Les analyses démontrent que la taille, la forme et la distribution spatiale des écailles faciales des crocodiles est largement aléatoire et asymétrique, avec une grande variabilité interindividuelle, à l’inverse de ce que l’on observe chez les serpents et les lézards. Ils ont découvert que leur motif possède effectivement la signature de ce phénomène bien connu en physique, mais inédit en biologie : « le cracking ». Ce dernier est dû au rétrécissement d’une couche de matériau adhérant à un substrat qui ne rétrécit pas.
Le « cracking » chez le crocodile
L’hypothèse de la formation de la peau par craquage a été testée à l’aide de techniques de biologie du développement. La tête du crocodile a ceci de particulier qu’elle arbore de minuscules récepteurs de pression disséminés. Grâce à eux, ces reptiles détectent des différences de pression lorsque la surface de l’eau est agitée par une proie et peuvent ainsi s’en approcher rapidement, même dans la nuit. Les chercheurs ont pu déterminer que la configuration de ces organes sensoriels est établie au stade embryonnaire et que leur morphologie se dessine avant l’apparition des écailles. Des sillons apparaissent ensuite autour des récepteurs et établissent des interconnections pour former un réseau continu de plis sur la peau en développement.
Ce processus génère un motif anarchique d’écailles polygonales, dont les formes résultent vraisemblablement de la tension mécanique exercée sur la peau épaisse et rigide par la croissance rapide du squelette sous-jacent. La continuité de la peau, quant à elle, est maintenue par une prolifération cellulaire très fortement augmentée dans la région profonde des sillons formant les fissures. L’importance de paramètres purement physiques dans l’élaboration de la forme tridimensionnelle de l’embryon a probablement été largement sous-estimée.
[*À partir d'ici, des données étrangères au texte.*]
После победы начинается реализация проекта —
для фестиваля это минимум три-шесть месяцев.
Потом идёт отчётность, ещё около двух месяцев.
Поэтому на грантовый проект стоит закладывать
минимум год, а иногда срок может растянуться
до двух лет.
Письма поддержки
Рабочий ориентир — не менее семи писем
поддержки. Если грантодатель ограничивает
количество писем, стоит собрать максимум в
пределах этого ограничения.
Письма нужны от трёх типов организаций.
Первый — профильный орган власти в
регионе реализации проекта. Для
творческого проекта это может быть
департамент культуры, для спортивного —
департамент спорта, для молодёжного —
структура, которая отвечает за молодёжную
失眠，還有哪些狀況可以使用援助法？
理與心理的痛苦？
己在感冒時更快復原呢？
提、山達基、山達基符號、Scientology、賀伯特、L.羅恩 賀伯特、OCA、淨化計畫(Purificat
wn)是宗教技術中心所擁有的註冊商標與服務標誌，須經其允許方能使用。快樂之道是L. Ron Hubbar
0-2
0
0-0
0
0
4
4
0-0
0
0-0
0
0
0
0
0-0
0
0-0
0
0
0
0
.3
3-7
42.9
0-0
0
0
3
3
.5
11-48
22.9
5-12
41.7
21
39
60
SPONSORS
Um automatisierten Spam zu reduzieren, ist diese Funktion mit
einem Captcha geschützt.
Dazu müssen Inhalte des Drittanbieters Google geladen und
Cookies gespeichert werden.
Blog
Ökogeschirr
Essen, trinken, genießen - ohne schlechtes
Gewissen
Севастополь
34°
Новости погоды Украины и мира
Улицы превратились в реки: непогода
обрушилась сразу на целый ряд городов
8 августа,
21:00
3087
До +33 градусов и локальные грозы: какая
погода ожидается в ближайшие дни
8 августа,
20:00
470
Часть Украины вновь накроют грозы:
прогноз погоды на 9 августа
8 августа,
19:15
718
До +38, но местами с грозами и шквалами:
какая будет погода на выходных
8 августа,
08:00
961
C’est potentiellement pertinent pour tous les stades du développement embryonnaire, chez tous les animaux.
Le « cracking » pour expliquer les fissures de la peau associées à certaines pathologies
Le motif des écailles faciales de crocodiles ressemble à celui formé par les rides sur le visage humain, ainsi qu’à la configuration de fissures de la peau associée à certaines pathologies, telles que le psoriasis, le diabète ou l’eczéma. Les résultats pionniers de cette équipe invitent à explorer les interactions réciproques entre les paramètres génétiques et physiques aléatoires, tels que le stress mécanique, aussi bien au stade embryonnaire qu’adulte chez de nombreuses espèces.
Une recherche née d’une rencontre et d’un partage d’idées
« Cette recherche est née de ma rencontre avec Michel Milinkovitch, du Département de génétique et évolution de l’Université de Genève. Preuve que les collaborations et les découvertes scientifiques émergent parfois simplement d’une rencontre et d’un partage d’idées » se réjouit Dominique Lambert. Ces résultats montrent également combien l’interdisciplinarité, chère à l’Université de Namur, est essentielle puisqu’ils prouvent, une fois de plus, que la physique et les mathématiques peuvent contribuer à la compréhension de phénomènes biologiques.